A viral meme starts in one account, and is re-shared by M other accounts, where M is a non-negative discrete random variable. Assume that the future behaviour following from each of the initial re-shares is independent and distributed identically to the sharing behaviour from the initial creation: after m initial re-shares we have m independent and identically distributed copies of the initial meme process. Let s be the probability that the meme eventually dies out, which is also the probability that any of the m sub-branches of the process dies out. Use the law of total probability to justify why $$ s = \sum_{m = 0}^\infty P(M=m)s^m = E(s^M)$$ and using the fact that now $M \sim Bin(3,1/2)$. Calculate $M_{M}(t)$ and hence find plausible values for s.

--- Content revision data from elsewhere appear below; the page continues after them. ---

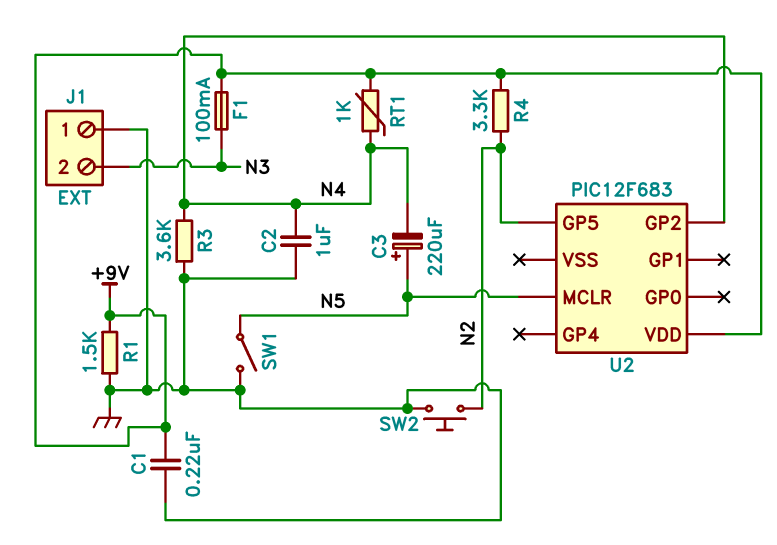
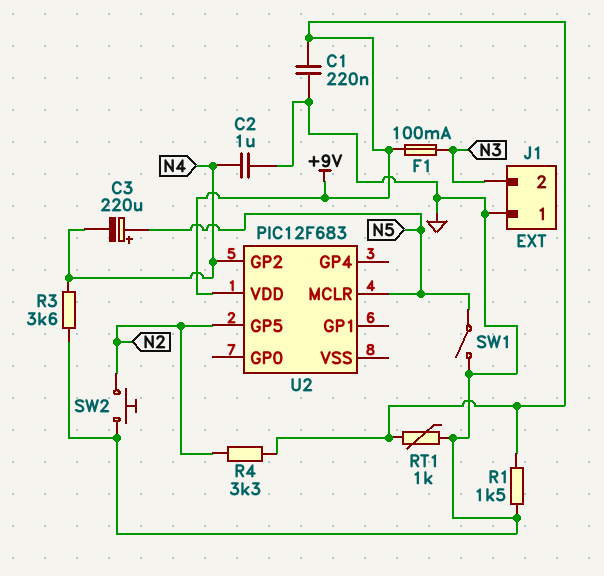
RT1: 1k (+9V, N4) -> 1k (+9V, GND)

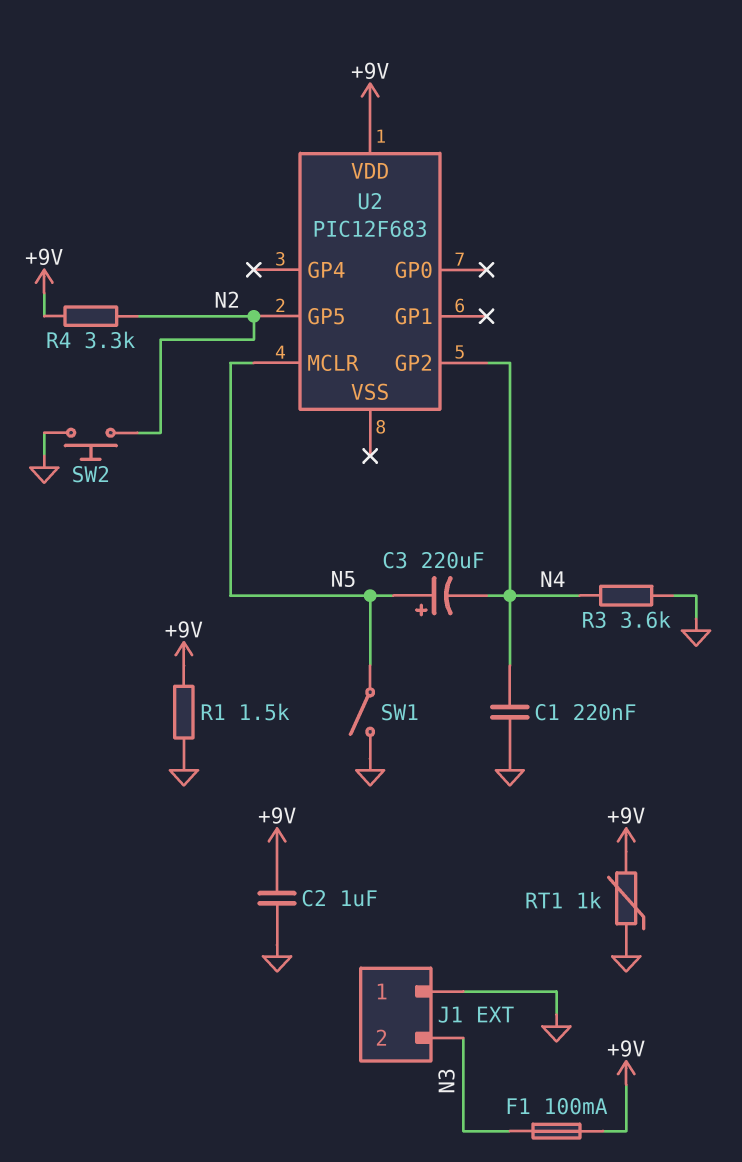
C1: 220nF (+9V, GND) -> 220nF (GND, N4)
C2: 1uF (GND, N4) -> 1uF (+9V, GND)

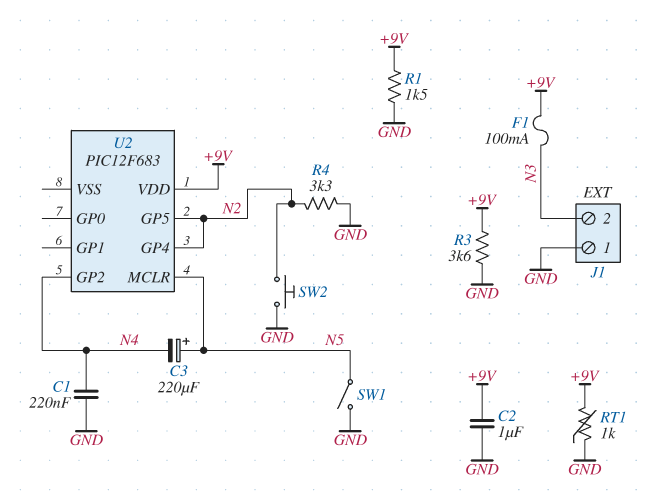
R3: 3.6k (GND, N4) -> 3.6k (+9V, GND)
R4: 3.3k (+9V, N2) -> 3.3k (GND, N2)
U2 pin GP4: none -> N2

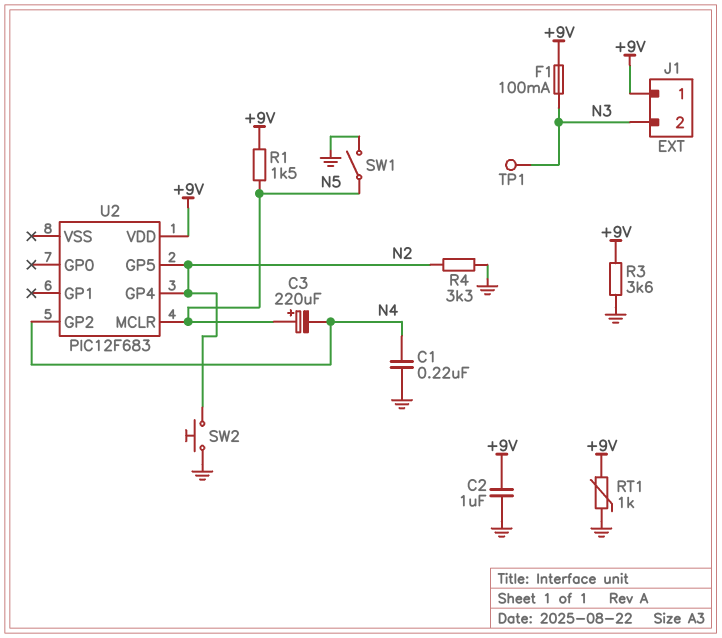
J1 pin 1: GND -> +9V
R1: 1.5k (+9V, GND) -> 1.5k (+9V, N5)
TP1: none -> test point (N3)

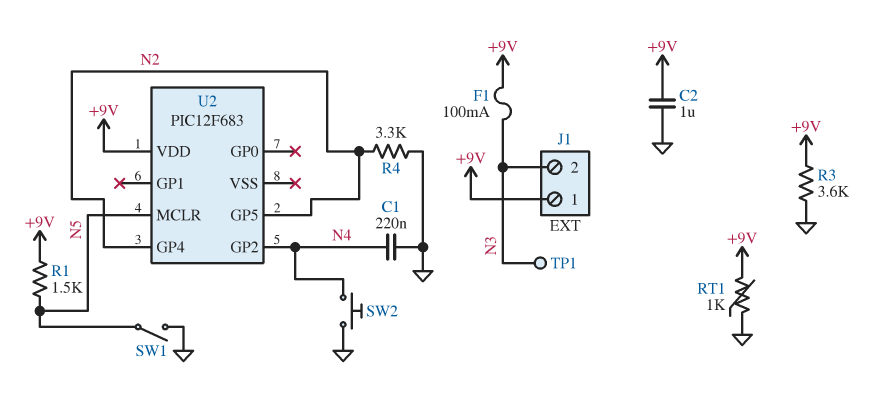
C3: 220uF (plus N5, minus N4) -> none
SW2: button (GND, N2) -> button (GND, N4)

Stuck on finding plausible values for s. I thought maybe we can substitute the pmf of M (binom random variable) into the sum. We would then get a sum evaluated from 0 to 3 as P(M=m) would be 0, else where. Then we would get a polynomial equation which we can solve for s. Assuming this approach is correct, I got s = -1.6, s = 0.62, s = 0.25. Now since s is a probability, we exclude -1.6 and now for the other two, I think because we evaluated the sum for 3 accounts, the probability of the meme eventually dying is higher, as I guess intuitively speaking, more accounts having the meme would make it hard for the meme to die out. So i pick s = 0.62. Is this approach correct?

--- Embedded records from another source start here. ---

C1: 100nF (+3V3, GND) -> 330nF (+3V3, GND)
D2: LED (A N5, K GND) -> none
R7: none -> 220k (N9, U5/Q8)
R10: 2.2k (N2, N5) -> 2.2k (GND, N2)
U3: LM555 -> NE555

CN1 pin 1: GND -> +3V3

This relates to the classical branching process; see the formula there for $d=h(d)$ where $h(s)$ is the MGF. In your case, $$ h(s)=\sum_{k}\mathbb{P}(M=k)s^k=\sum_{k=0}^3 \binom{3}{k}\left(\frac12\right)^k\left(\frac12\right)^{3-k} s^k=\frac{(1+s)^3}8 $$ so $s=h(s)$ gives the solutions $1,\sqrt{5}-2,-\sqrt{5}-2$. The correct solution, the smallest non-negative one, is $\sqrt{5}-2\approx 0.236$.